B0nus’un Anlattığı Hikayeye Giriş-II

4. Barkod Ne, Kolpo Kim?

Barkod, ticari ürünlerin üzerinde yer alan dikdörtgen biçiminde, inceli kalınlı dikey çizgilerden oluşan sembole verilen ad. Bu sembol, b0nus'ta yer alan bir önermeyle gündemimize girmiş bulunuyor: Şiirin tarihi barkod'larla belirlenir. İşlevi, içerdiği referans numarasını barkod okuyucu aracılığı ile bağlı bulunduğu bilgisayara aktarmak.Ürünlere ait bilgiler önceden bilgisayara kaydediğinden, barkod okuyucunun ilettiği referans numarası bu bilgileri harekete geçiriyor ve özellikle ürünün fiyatınınkasada çabucak işlem görmesi sağlanıyor.

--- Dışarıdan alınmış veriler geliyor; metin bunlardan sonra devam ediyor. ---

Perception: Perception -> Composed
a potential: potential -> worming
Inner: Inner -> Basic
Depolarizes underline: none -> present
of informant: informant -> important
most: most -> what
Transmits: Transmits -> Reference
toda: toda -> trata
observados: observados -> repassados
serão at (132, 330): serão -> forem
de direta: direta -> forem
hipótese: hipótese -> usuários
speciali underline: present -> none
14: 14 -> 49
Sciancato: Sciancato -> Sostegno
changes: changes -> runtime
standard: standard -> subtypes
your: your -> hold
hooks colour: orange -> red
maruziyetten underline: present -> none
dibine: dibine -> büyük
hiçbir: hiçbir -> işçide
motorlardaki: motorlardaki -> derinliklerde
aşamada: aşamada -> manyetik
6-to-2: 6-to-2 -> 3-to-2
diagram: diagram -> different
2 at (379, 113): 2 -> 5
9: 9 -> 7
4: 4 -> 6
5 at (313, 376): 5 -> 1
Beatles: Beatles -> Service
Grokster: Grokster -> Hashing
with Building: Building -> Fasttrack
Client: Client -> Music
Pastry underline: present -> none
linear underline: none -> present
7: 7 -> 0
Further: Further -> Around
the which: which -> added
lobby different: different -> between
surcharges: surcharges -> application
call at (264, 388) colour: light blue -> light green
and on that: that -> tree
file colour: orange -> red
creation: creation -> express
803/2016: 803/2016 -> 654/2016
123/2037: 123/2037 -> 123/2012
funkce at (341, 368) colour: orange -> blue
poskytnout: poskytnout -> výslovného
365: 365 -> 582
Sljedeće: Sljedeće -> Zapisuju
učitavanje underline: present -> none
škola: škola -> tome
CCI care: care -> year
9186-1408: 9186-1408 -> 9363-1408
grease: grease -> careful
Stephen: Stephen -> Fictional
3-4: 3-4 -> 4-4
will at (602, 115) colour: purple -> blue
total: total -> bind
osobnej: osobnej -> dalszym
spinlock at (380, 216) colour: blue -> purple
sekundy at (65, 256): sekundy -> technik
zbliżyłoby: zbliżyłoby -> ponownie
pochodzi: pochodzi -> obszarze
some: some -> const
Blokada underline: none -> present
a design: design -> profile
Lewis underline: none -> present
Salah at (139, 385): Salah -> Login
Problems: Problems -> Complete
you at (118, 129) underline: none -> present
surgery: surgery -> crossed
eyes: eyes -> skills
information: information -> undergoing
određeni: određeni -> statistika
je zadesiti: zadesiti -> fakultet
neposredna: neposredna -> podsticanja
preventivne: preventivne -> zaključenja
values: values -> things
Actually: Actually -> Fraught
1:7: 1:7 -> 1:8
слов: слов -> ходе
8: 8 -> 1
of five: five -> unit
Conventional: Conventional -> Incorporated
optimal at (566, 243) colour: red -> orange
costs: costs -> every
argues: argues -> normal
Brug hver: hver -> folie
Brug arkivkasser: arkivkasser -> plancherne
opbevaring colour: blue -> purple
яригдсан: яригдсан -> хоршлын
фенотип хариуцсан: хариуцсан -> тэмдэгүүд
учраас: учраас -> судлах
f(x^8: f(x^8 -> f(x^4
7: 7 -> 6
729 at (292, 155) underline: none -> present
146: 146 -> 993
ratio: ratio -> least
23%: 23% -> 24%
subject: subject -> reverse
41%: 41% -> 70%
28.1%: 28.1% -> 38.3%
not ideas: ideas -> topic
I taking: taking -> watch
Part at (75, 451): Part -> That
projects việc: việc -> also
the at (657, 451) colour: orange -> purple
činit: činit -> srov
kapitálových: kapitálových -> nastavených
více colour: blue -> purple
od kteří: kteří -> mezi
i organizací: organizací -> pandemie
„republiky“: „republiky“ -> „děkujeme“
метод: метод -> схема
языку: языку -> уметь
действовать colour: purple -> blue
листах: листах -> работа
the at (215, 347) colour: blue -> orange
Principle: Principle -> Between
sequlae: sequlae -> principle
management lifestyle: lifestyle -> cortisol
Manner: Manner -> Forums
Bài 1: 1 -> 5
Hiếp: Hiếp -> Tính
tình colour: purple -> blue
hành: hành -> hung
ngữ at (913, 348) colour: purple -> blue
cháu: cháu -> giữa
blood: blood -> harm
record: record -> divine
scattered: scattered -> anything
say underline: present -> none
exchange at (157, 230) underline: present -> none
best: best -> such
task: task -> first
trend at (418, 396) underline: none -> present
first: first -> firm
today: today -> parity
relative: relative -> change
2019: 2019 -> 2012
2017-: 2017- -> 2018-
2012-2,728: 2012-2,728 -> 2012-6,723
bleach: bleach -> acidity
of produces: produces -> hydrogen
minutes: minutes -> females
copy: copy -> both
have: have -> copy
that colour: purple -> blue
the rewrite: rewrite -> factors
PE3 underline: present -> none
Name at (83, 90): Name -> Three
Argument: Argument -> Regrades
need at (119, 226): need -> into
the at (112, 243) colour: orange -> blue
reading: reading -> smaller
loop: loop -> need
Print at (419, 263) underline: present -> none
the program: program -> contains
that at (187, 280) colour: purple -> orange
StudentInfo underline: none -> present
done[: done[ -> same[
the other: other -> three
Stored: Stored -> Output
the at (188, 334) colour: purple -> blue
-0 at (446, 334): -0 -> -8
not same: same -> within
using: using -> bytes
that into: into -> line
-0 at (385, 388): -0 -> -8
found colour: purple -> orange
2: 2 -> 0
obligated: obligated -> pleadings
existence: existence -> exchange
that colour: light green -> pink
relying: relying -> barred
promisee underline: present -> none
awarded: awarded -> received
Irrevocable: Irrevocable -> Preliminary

Bu sistemde çok sayıda ürünün transferinin yapıldığı büyük alışveriş merkezlerindeki olası yığılmaları önlemek gibi müşteri lehine bir faydası olsa da, asıl faydasının satıcı yönünden; satılan mal, stoklar, yeni siparişler ve kazanılan para hesabındaki anlık verilerin izlenmesiyle ilgili olduğu kolayca tahmin edilebilir. Kendi halinde işlemleri hızlandıran, hesapta yanlışlığı olmayan faydalı bir sistem söz konusu. Ama barkod'un şiire, şiir tarihine iktisadi cepheden müdahale edici özelliği açısından bakılınca masum olmadığına hükmetmek gerekecektir.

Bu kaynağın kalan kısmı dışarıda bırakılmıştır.